Count the lines in the records that contain the string "disambiguationData" and reply with that number alone.

** start **

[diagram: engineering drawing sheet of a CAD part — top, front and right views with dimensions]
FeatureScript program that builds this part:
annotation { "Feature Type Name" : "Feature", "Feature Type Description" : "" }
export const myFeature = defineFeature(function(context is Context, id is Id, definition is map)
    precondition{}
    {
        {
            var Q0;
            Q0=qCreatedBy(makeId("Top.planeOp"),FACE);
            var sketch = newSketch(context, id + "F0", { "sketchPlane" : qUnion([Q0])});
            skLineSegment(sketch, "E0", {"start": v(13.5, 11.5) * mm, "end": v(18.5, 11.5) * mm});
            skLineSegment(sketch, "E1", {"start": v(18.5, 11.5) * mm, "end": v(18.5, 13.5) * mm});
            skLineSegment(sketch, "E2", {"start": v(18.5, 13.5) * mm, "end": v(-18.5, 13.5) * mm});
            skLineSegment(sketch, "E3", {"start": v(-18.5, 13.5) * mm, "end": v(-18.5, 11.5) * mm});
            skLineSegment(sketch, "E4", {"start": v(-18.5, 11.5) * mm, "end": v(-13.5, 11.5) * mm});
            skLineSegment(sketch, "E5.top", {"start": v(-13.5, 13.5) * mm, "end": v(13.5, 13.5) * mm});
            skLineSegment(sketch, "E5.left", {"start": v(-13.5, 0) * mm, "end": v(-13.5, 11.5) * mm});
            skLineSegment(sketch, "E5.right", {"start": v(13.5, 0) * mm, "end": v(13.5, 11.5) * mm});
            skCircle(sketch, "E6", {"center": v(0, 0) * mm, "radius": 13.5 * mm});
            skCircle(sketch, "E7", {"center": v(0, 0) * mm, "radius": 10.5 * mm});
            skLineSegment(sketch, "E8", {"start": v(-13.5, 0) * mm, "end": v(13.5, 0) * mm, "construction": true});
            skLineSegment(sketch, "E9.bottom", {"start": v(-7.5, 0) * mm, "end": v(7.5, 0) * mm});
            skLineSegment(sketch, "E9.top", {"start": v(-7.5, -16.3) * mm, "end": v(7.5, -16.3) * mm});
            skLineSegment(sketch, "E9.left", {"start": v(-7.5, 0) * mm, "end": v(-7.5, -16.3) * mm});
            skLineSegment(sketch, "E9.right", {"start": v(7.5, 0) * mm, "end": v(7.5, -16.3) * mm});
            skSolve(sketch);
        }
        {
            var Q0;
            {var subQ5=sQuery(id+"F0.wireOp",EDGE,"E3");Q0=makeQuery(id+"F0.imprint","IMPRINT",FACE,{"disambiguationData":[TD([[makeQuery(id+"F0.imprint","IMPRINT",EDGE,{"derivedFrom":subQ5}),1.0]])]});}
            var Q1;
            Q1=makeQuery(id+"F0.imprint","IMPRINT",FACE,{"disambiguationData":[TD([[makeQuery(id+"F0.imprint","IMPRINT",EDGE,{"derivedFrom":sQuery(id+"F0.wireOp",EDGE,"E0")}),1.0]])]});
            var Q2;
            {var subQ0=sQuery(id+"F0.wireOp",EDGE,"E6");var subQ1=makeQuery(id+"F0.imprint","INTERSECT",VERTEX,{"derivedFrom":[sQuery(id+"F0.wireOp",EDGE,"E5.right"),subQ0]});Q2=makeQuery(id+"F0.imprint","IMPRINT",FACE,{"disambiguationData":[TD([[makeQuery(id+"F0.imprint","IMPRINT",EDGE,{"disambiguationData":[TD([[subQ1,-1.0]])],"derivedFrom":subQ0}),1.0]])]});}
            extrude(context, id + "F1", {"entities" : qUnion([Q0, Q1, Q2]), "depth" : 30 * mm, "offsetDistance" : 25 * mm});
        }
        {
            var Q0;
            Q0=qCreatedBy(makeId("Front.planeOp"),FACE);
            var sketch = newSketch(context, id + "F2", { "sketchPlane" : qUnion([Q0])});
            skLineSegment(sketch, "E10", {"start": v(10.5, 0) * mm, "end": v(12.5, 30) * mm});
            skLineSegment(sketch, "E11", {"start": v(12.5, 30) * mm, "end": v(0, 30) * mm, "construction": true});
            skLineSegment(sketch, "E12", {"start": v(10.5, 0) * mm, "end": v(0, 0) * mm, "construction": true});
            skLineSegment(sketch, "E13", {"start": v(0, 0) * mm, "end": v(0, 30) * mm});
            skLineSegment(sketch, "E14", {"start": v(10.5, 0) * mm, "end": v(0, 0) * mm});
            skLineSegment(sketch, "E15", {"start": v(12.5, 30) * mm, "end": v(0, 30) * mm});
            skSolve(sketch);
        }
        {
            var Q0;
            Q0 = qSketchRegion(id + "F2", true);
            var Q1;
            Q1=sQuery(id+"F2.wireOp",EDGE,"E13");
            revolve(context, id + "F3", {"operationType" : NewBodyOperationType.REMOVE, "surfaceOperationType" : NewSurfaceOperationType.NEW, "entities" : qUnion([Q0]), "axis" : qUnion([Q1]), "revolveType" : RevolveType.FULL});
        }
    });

** end **

▶ **Written reply**: 3